• Instructions to follow:
From the entries below, gather each line containing the word "otro".

▽

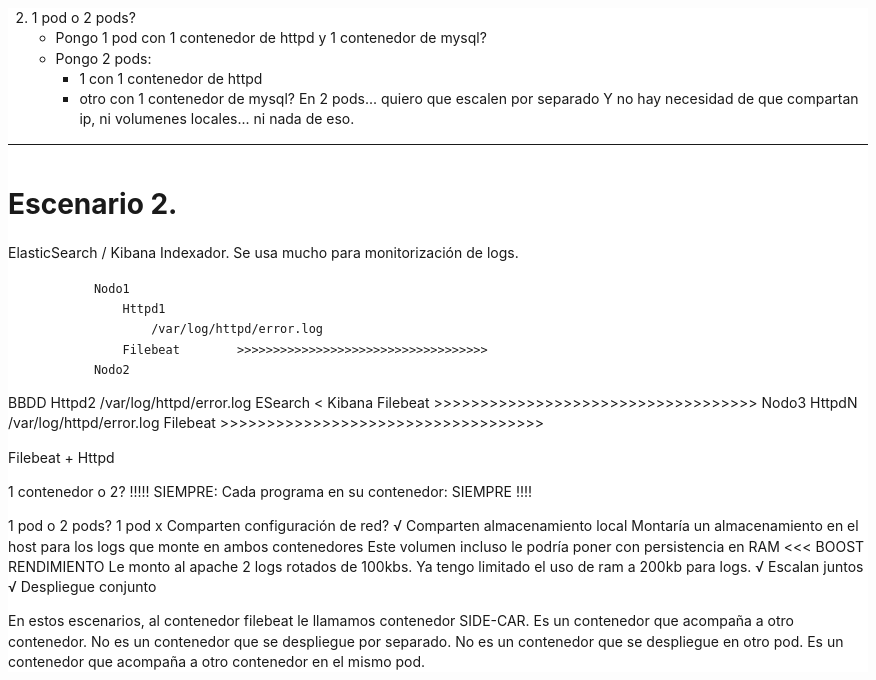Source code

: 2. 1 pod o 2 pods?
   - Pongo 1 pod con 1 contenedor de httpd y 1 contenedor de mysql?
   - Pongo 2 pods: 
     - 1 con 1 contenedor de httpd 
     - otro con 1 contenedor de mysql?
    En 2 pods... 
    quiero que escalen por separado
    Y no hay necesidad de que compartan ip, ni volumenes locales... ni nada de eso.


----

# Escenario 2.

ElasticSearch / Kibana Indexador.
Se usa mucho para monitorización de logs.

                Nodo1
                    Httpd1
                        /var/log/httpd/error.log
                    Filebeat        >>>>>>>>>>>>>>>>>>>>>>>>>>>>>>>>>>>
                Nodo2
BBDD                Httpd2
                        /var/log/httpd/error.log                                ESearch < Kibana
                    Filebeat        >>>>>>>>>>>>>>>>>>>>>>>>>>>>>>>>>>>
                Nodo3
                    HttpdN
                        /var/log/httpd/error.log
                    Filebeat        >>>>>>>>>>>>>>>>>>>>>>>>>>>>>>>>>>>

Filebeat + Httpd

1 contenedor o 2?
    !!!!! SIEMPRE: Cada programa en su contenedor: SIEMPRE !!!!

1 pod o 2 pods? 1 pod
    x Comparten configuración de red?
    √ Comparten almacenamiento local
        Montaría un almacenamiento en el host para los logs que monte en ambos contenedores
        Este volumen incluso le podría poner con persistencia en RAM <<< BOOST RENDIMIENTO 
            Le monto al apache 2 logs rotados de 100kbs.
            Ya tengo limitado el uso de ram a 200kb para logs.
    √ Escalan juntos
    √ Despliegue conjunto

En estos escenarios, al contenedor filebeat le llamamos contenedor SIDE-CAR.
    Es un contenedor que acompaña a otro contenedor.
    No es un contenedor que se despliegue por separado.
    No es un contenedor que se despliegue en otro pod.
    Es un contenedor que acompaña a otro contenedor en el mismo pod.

△
▽

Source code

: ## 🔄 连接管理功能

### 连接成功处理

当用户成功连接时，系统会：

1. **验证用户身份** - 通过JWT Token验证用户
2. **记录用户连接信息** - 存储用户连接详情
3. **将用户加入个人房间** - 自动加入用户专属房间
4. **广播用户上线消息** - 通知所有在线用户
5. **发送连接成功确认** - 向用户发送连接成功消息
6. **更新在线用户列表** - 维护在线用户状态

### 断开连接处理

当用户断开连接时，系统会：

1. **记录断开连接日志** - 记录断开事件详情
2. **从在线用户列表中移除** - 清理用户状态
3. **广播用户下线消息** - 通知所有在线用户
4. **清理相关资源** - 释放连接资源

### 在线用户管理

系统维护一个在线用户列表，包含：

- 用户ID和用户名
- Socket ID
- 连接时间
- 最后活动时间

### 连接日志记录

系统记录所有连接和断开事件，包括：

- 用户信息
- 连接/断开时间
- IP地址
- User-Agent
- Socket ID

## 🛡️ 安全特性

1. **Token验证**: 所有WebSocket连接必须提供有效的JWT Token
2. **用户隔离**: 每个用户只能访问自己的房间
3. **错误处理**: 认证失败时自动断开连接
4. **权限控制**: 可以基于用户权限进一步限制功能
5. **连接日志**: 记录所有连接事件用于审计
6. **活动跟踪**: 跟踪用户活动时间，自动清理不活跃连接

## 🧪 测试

△

• Expected output:
     - otro con 1 contenedor de mysql?
    Es un contenedor que acompaña a otro contenedor.
    No es un contenedor que se despliegue en otro pod.
    Es un contenedor que acompaña a otro contenedor en el mismo pod.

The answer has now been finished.